Twice each week Moni has the opportunity to be an ordinary teenage girl for an hour at the UNICEF-supported adolescent club. This afternoon, 35-40 young people, mostly girls, line the walls around the decorated room. In this community, there are no other safe spaces for adolescents — especially girls — to gather together. The group’s facilitators lead discussions on gender and personal development, they help the young people to develop and perform dramas, lead songs, and allow time for playing games, reading, dancing and “…learning good things for our lives,” says Moni. “There is no other place we can do this sort of thing. I really like it.”

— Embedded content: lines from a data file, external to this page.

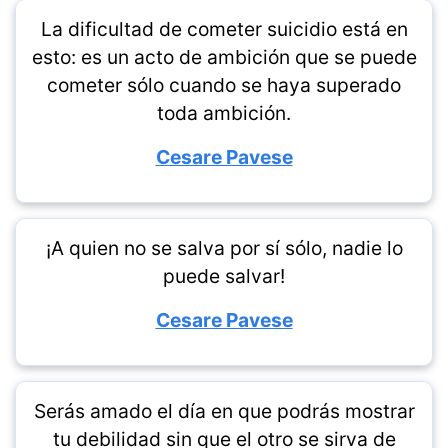
La dificultad de cometer suicidio está en
esto: es un acto de ambición que se puede
cometer sólo cuando se haya superado
toda ambición.
Cesare Pavese
¡A quien no se salva por sí sólo, nadie lo
puede salvar!
Cesare Pavese
Serás amado el día en que podrás mostrar
tu debilidad sin que el otro se sirva de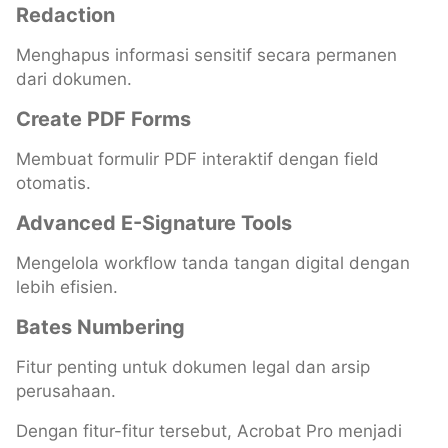
Redaction
Menghapus informasi sensitif secara permanen
dari dokumen.
Create PDF Forms
Membuat formulir PDF interaktif dengan field
otomatis.
Advanced E-Signature Tools
Mengelola workflow tanda tangan digital dengan
lebih efisien.
Bates Numbering
Fitur penting untuk dokumen legal dan arsip
perusahaan.
Dengan fitur-fitur tersebut, Acrobat Pro menjadi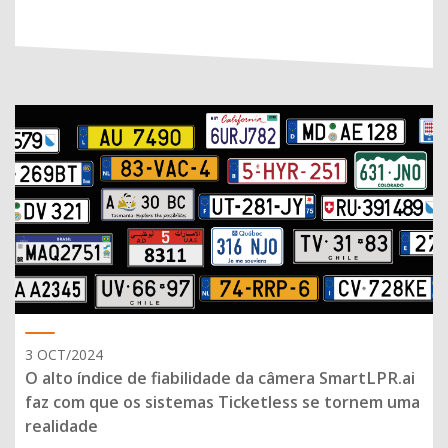
3 OCT/2024
O alto índice de fiabilidade da câmera SmartLPR.ai
faz com que os sistemas Ticketless se tornem uma
realidade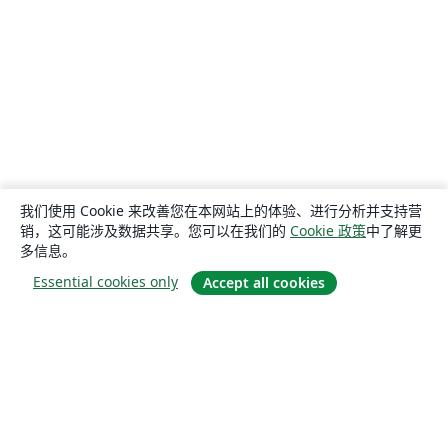
我们使用 Cookie 来改善您在本网站上的体验、进行分析并支持营
销，这可能涉及数据共享。您可以在我们的
Cookie 政策
中了解更
多信息。
Essential cookies only
Accept all cookies
关于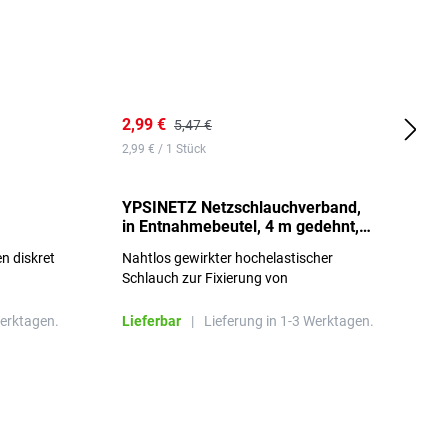
2,99 €
7
5,47 €
2,99 € / 1 Stück
0,
YPSINETZ Netzschlauchverband,
Y
in Entnahmebeutel, 4 m gedehnt,
w
Größe 3
S
n diskret
Nahtlos gewirkter hochelastischer
n
Schlauch zur Fixierung von
Wundauflagen
Werktagen.
Lieferbar
|
Lieferung in 1-3 Werktagen.
L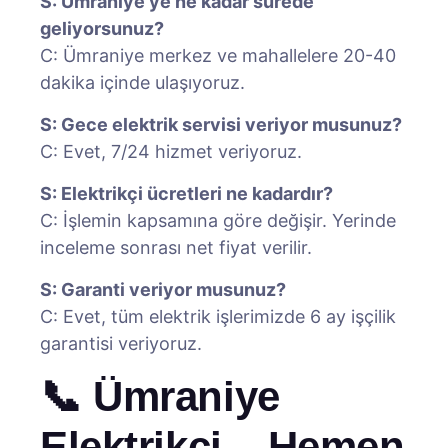
S: Ümraniye’ye ne kadar sürede
geliyorsunuz?
C: Ümraniye merkez ve mahallelere 20-40
dakika içinde ulaşıyoruz.
S: Gece elektrik servisi veriyor musunuz?
C: Evet, 7/24 hizmet veriyoruz.
S: Elektrikçi ücretleri ne kadardır?
C: İşlemin kapsamına göre değişir. Yerinde
inceleme sonrası net fiyat verilir.
S: Garanti veriyor musunuz?
C: Evet, tüm elektrik işlerimizde 6 ay işçilik
garantisi veriyoruz.
📞 Ümraniye
Elektrikçi – Hemen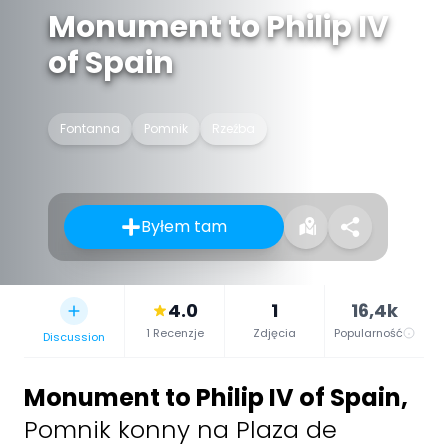
Monument to Philip IV
of Spain
Fontanna
Pomnik
Rzeźba
Byłem tam
4.0
1
16,4k
1 Recenzje
Zdjęcia
Popularność
Discussion
Monument to Philip IV of Spain
,
Pomnik konny na Plaza de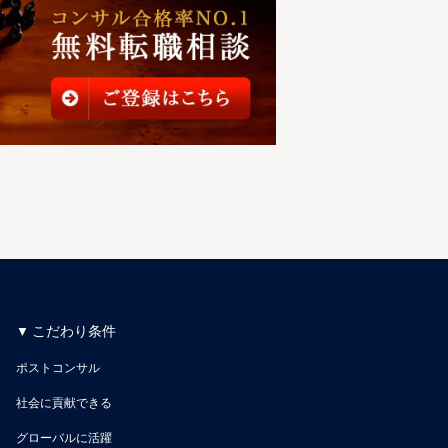
こだわり条件
ポストコンサル
社会に貢献できる
グローバルに活躍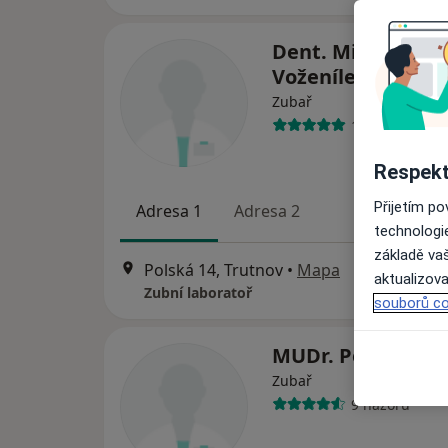
Dent. Miroslav
Voženílek
Zubař
14 názorů
Respekt
Přijetím p
Adresa 1
Adresa 2
technologi
základě vaš
Polská 14, Trutnov
•
Mapa
aktualizova
Zubní laboratoř
souborů co
MUDr. Petr Bedn
Zubař
9 názorů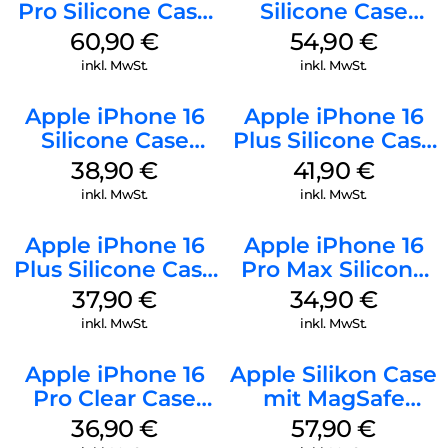
Pro Silicone Case
Silicone Case
MagSafe Stone
MagSafe Black
60,90
€
54,90
€
Gray
inkl. MwSt.
inkl. MwSt.
Apple iPhone 16
Apple iPhone 16
Silicone Case
Plus Silicone Case
MagSafe
MagSafe Stone
38,90
€
41,90
€
Ultramarine
Gray
inkl. MwSt.
inkl. MwSt.
Apple iPhone 16
Apple iPhone 16
Plus Silicone Case
Pro Max Silicone
MagSafe Lake
Case MagSafe
37,90
€
34,90
€
Green
Denim
inkl. MwSt.
inkl. MwSt.
Apple iPhone 16
Apple Silikon Case
Pro Clear Case
mit MagSafe
MagSafe
iPhone 14 Pro
36,90
€
57,90
€
Transparent
(PRODUCT)RED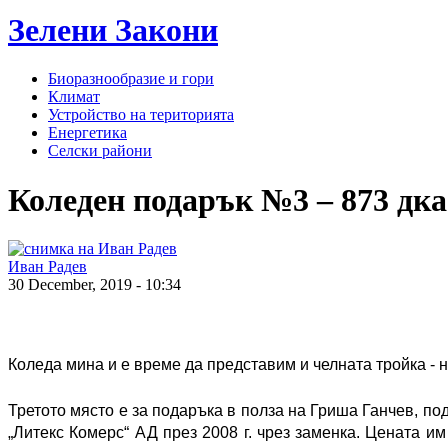
Зелени
Закони
Биоразнообразие и гори
Климат
Устройство на територията
Енергетика
Селски райони
Коледен подарък №3 – 873 дка 
Иван Радев
30 December, 2019 - 10:34
Коледа мина и е време да представим и челната тройка - 
Третото място е за подаръка в полза на Гриша Ганчев, п
„Литекс Комерс“ АД през 2008 г. чрез заменка. Цената им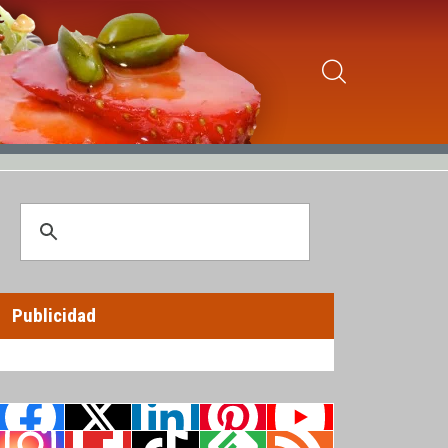
Publicidad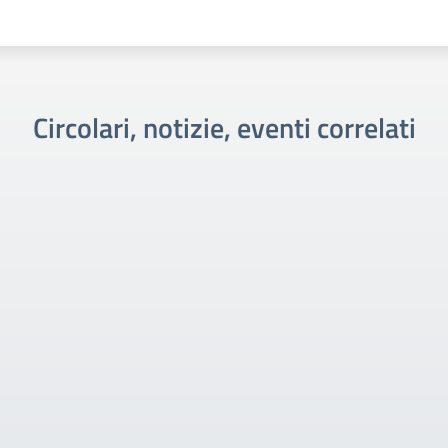
Circolari, notizie, eventi correlati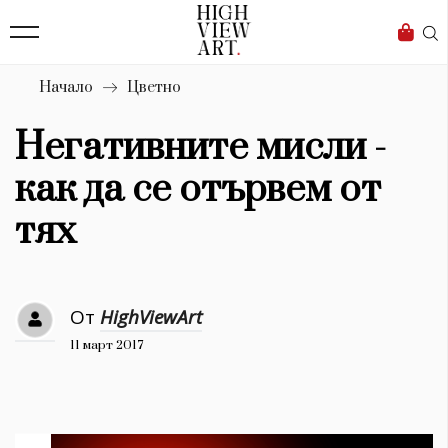
139
Бизнес
1633
Мода
Начало
Цветно
16
Dialogue
Негативните мисли -
Изкуство
как да се отървем от
4339
тях
Красота
777
От
HighViewArt
Дизайн
11 март 2017
1272
1188
Книги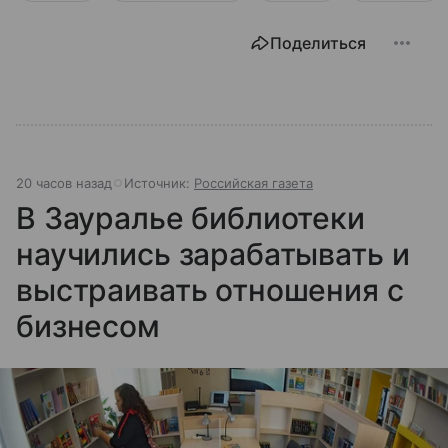
Поделиться
20 часов назад
Источник:
Российская газета
В Зауралье библиотеки
научились зарабатывать и
выстраивать отношения с
бизнесом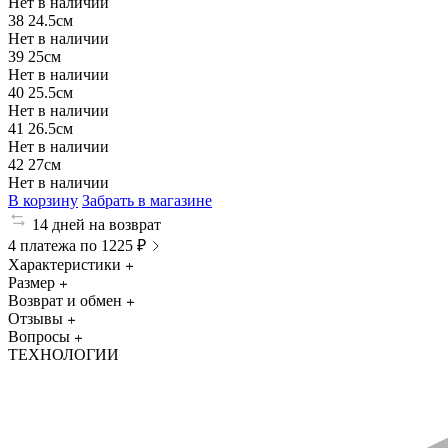
Нет в наличии
38
24.5см
Нет в наличии
39
25см
Нет в наличии
40
25.5см
Нет в наличии
41
26.5см
Нет в наличии
42
27см
Нет в наличии
В корзину
Забрать в магазине
14 дней на возврат
4 платежа по 1225 ₽
Характеристики
Размер
Возврат и обмен
Отзывы
Вопросы
ТЕХНОЛОГИИ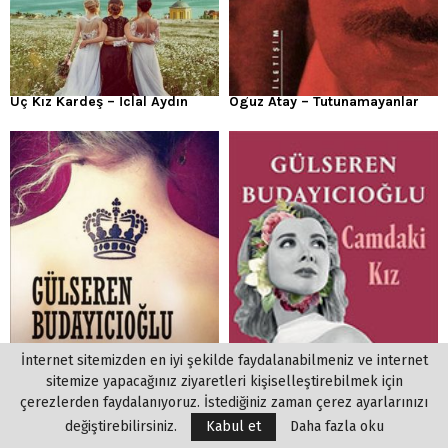
Üç Kız Kardeş – İclal Aydın
Oguz Atay – Tutunamayanlar
İnternet sitemizden en iyi şekilde faydalanabilmeniz ve internet
sitemize yapacağınız ziyaretleri kişiselleştirebilmek için
çerezlerden faydalanıyoruz. İstediğiniz zaman çerez ayarlarınızı
Kral Kaybederse – Gülseren
Camdaki Kız Kitap Özeti
değiştirebilirsiniz.
Kabul et
Daha fazla oku
Budayıcıoğlu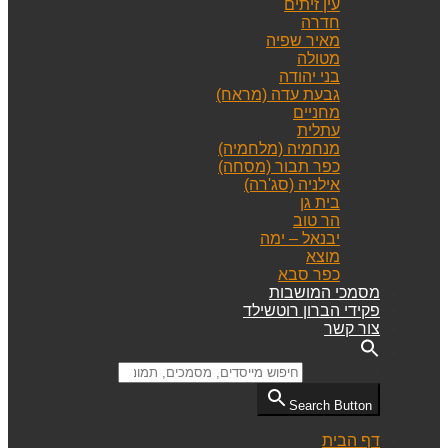
עין זיתים
חדרה
מאיר שפיה
מטולה
בני יהודה
גבעת עדה (מראח)
מחניים
עתלית
מנחמיה (מלחמיה)
כפר תבור (מסחה)
אילניה (סג'רה)
בית גן
הר טוב
יבנאל – ימה
מוצא
כפר סבא
מסמכי המושבות
פקידי הברון רוטשילד
צור קשר
Search for:
Search Button
דף הבית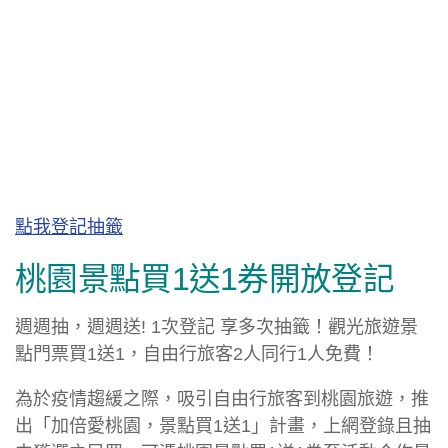
點我登記抽籤
桃園景點買1送1券開放登記
週週抽，週週送! 1次登記 享多次抽籤！觀光旅遊景
點門票買1送1，自由行旅客2人同行1人免費！
為於疫情趨緩之際，吸引自由行旅客到桃園旅遊，推
出「加倍愛桃園，景點買1送1」計畫，上網登錄且抽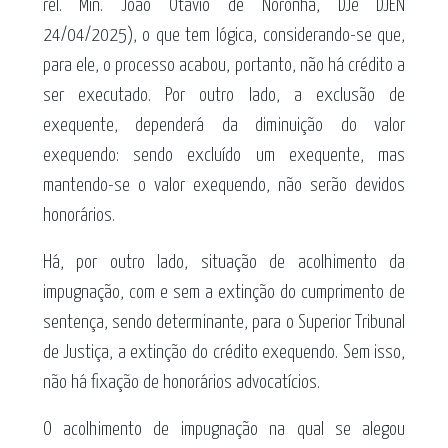
rel. Min. João Otávio de Noronha, DJe DJEN
24/04/2025), o que tem lógica, considerando-se que,
para ele, o processo acabou, portanto, não há crédito a
ser executado. Por outro lado, a exclusão de
exequente, dependerá da diminuição do valor
exequendo: sendo excluído um exequente, mas
mantendo-se o valor exequendo, não serão devidos
honorários.
Há, por outro lado, situação de acolhimento da
impugnação, com e sem a extinção do cumprimento de
sentença, sendo determinante, para o Superior Tribunal
de Justiça, a extinção do crédito exequendo. Sem isso,
não há fixação de honorários advocatícios.
O acolhimento de impugnação na qual se alegou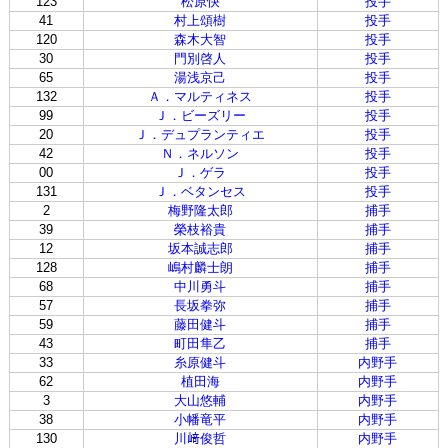
123
松原快
投手
41
村上頌樹
投手
120
森木大智
投手
30
門別啓人
投手
65
湯浅京己
投手
132
Ａ．マルティネス
投手
99
Ｊ．ビーズリー
投手
20
Ｊ．デュプランティエ
投手
42
Ｎ．ネルソン
投手
00
Ｊ．ゲラ
投手
131
Ｊ．ベタンセス
投手
2
梅野隆太郎
捕手
39
榮枝裕貴
捕手
12
坂本誠志郎
捕手
128
嶋村麟士朗
捕手
68
中川勇斗
捕手
57
長坂拳弥
捕手
59
藤田健斗
捕手
43
町田隼乙
捕手
33
糸原健斗
内野手
62
植田海
内野手
3
大山悠輔
内野手
38
小幡竜平
内野手
130
川﨑俊哲
内野手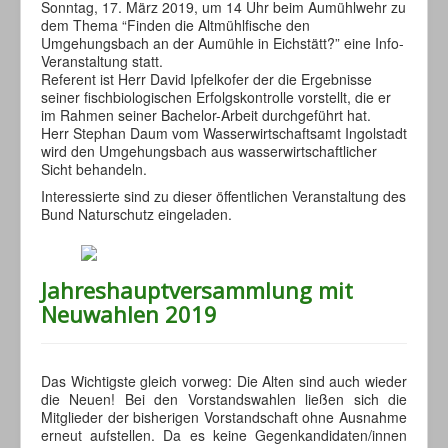
Sonntag, 17. März 2019, um 14 Uhr beim Aumühlwehr zu
dem Thema “Finden die Altmühlfische den
Umgehungsbach an der Aumühle in Eichstätt?” eine Info-
Veranstaltung statt.
Referent ist Herr David Ipfelkofer der die Ergebnisse
seiner fischbiologischen Erfolgskontrolle vorstellt, die er
im Rahmen seiner Bachelor-Arbeit durchgeführt hat.
Herr Stephan Daum vom Wasserwirtschaftsamt Ingolstadt
wird den Umgehungsbach aus wasserwirtschaftlicher
Sicht behandeln.
Interessierte sind zu dieser öffentlichen Veranstaltung des
Bund Naturschutz eingeladen.
Jahreshauptversammlung mit
Neuwahlen 2019
Das Wichtigste gleich vorweg: Die Alten sind auch wieder
die Neuen! Bei den Vorstandswahlen ließen sich die
Mitglieder der bisherigen Vorstandschaft ohne Ausnahme
erneut aufstellen. Da es keine Gegenkandidaten/innen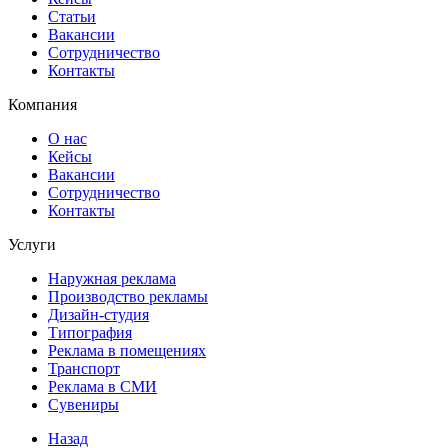
Статьи
Вакансии
Сотрудничество
Контакты
Компания
О нас
Кейсы
Вакансии
Сотрудничество
Контакты
Услуги
Наружная реклама
Производство рекламы
Дизайн-студия
Типография
Реклама в помещениях
Транспорт
Реклама в СМИ
Сувениры
Назад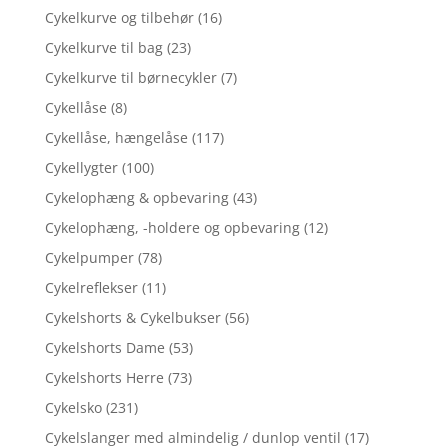
Cykelkurve og tilbehør
(16)
Cykelkurve til bag
(23)
Cykelkurve til børnecykler
(7)
Cykellåse
(8)
Cykellåse, hængelåse
(117)
Cykellygter
(100)
Cykelophæng & opbevaring
(43)
Cykelophæng, -holdere og opbevaring
(12)
Cykelpumper
(78)
Cykelreflekser
(11)
Cykelshorts & Cykelbukser
(56)
Cykelshorts Dame
(53)
Cykelshorts Herre
(73)
Cykelsko
(231)
Cykelslanger med almindelig / dunlop ventil
(17)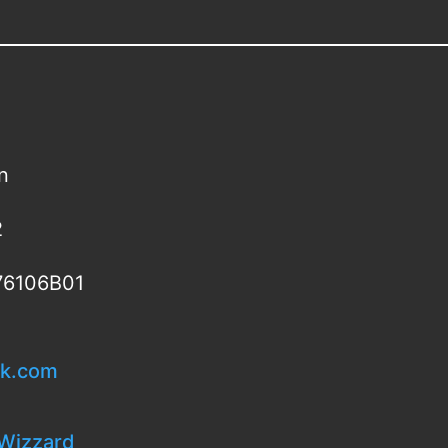
n
2
76106B01
ok.com
-Wizzard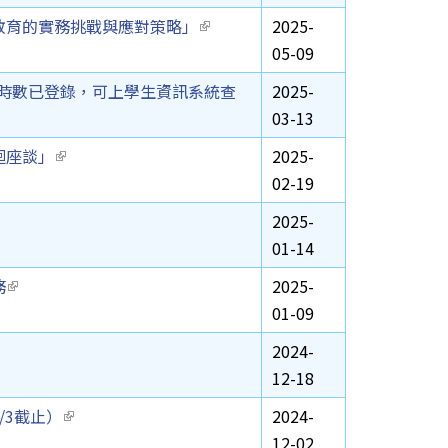
教育的實務挑戰與應對策略」
(link is external)
2025-
05-09
，時數已登錄，可上學生資訊系統查
2025-
03-13
迴座談」
(link is external)
2025-
02-19
 is external)
2025-
01-14
務
(link is external)
2025-
01-09
s external)
2024-
12-18
/3截止）
(link is external)
2024-
12-02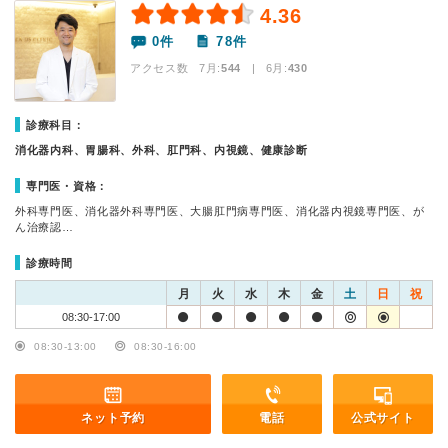
4.36
0件
78件
アクセス数 7月:
544
| 6月:
430
診療科目：
消化器内科、胃腸科、外科、肛門科、内視鏡、健康診断
専門医・資格：
外科専門医、消化器外科専門医、大腸肛門病専門医、消化器内視鏡専門医、が
ん治療認…
診療時間
月
火
水
木
金
土
日
祝
08:30-17:00
08:30-13:00
08:30-16:00
ネット予約
電話
公式サイト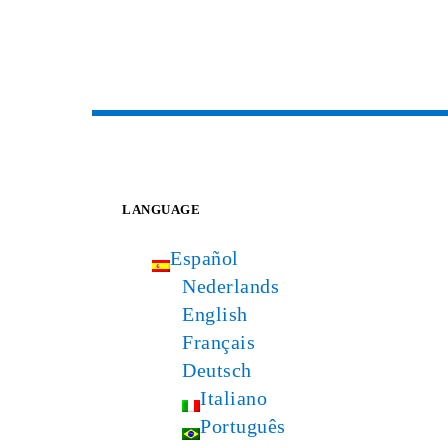
LANGUAGE
Español
Nederlands
English
Français
Deutsch
Italiano
Português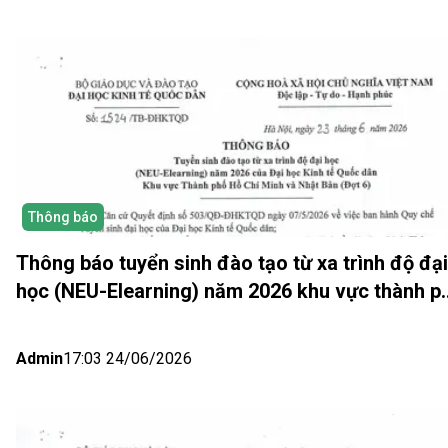
Thông báo
Thông báo tuyển sinh đào tạo từ xa trình độ đại
học (NEU-Elearning) năm 2026 khu vực thành p
Hồ Chí Minh và Nhật bản (Đợt 6)
Admin
17:03 24/06/2026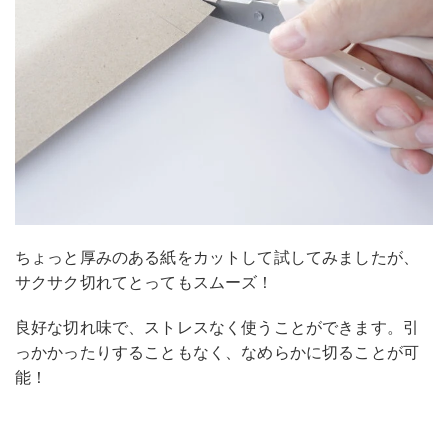
ちょっと厚みのある紙をカットして試してみましたが、
サクサク切れてとってもスムーズ！
良好な切れ味で、ストレスなく使うことができます。引
っかかったりすることもなく、なめらかに切ることが可
能！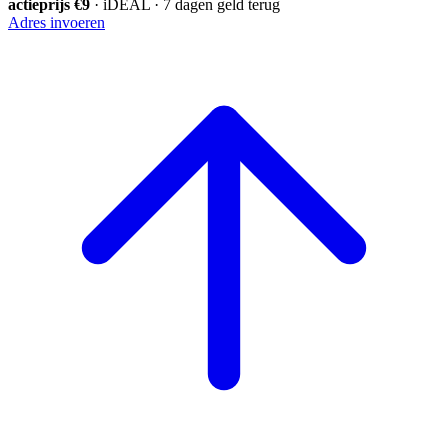
actieprijs €9
· iDEAL · 7 dagen geld terug
Adres invoeren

As Moni returns home and starts to cook dinner, her father is preparing to go out to pull his rickshaw. He reflects on how things have changed for his family since their move to Dhaka. “It is like the difference between the earth and the sky,” he says. “Maybe there I was not getting proper food, but we had close relationships with one another and with the people in our community. Everyone took care of each other because we all knew each other. But in this life here, everyone is busy. People don’t have close relationships with others, even their neighbors, because we never have enough time. Home is no longer the priority. Work and earning money are the priorities. There we had everything except money. Here there is money but nothing else.”
Asked if this ever causes tension within the family, Azharul says, “Yes, my wife and I often clash over money. Recently, I was sick for several months and I couldn’t work. I took out a loan and she shouted at me: “I am always working so hard to arrange a marriage for them, why are you taking out loans?” Sometimes I feel like we are just passing the days. Maybe in the future the easy days will come.”
Watching her father leave, Moni sighs. “My dream is that one day I will get a good job and earn enough money so that I can take care of them. I really want them to be free so that they can take some rest.”